Thank you, Roger — back to the hospital, now. Other viewers including Anne Thompson, Glenn Kenny and even Jeffrey Wells (who, mere months after notoriously requesting nude stills of Shaw from 3:10 to Yuma director James Mangold, thinks she's miscast here) managed entire reviews without mentioning the nudity, expressing admiration for the film overall. It's still looking for US distribution, which we hear films featuring Oscar-winning actresses' breasts are highly likely to find.

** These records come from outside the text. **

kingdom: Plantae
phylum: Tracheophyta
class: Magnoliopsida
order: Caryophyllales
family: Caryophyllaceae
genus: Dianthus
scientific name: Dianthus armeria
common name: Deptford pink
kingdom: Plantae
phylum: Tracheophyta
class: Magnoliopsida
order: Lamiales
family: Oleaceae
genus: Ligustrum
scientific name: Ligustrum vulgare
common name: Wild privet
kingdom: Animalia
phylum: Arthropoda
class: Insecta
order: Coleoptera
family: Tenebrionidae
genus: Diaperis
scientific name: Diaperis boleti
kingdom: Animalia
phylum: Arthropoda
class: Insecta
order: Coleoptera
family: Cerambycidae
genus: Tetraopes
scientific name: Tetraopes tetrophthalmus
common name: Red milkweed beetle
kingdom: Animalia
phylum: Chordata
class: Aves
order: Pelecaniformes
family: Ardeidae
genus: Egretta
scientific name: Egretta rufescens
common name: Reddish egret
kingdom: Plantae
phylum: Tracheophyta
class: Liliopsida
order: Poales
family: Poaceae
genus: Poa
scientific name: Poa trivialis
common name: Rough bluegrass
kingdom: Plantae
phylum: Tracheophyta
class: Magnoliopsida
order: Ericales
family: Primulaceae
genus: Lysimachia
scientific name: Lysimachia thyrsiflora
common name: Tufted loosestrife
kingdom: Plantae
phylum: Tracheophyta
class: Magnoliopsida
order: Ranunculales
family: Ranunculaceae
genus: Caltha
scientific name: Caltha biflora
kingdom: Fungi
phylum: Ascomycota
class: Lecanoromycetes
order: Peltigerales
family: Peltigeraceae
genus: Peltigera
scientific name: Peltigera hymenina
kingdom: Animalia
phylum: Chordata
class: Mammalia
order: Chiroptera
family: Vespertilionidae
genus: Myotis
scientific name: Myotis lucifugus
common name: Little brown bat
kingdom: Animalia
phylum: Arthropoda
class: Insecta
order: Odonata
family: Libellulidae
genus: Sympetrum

Also seeking a buyer is Charlie Kaufman's directorial debut Synecdoche, New York. The film stars Philip Seymour Hoffman as a theater director creating "the ultimate play: a city within a city within a warehouse," according to The Hollywood Reporter's interview Monday with Kaufman — who would like to object to his reputation as a recluse, damn it:
The first thing people will say to me in interviews is that you don't do interviews and I'll say "Well, I'm sitting here talking to you!" I don't particularly like to be photographed and I don't like to talk about my personal life — that doesn't make me a recluse. My feeling is that my work speaks about my life in ways that are very generous. ... I live a regular mundane life in Los Angeles. Don't know what else to say except I'm not here cowering in a corner. I don't have a veil over my head. I don't say "I vant to be alone."
Got it! Now that that's settled, perhaps Kaufman and his backers at Sidney Kimmel Pictures might want to answer Anne Thompson's fantastic question: Why the nervous rush to screen it for impatient buyers before its premiere on May 23? "If they had the goods," she writes, "the sellers would hang tough and force the buyers to just stick around and wait." It's still inconclusive to those of us stranded on this side of the Atlantic, but a new batch of clips featuring an aged Hoffman, a tattooed Michelle Williams and the word "urologist" used as a punchline has us smelling a hit. Happy selling, gang.
UPDATE: Our hunch-dar appears to have betrayed us; we've heard from Manohla Dargis herself that she was not the angry critic who fled the Two Lovers scene. We regret the misread; these blind items just get harder and harder!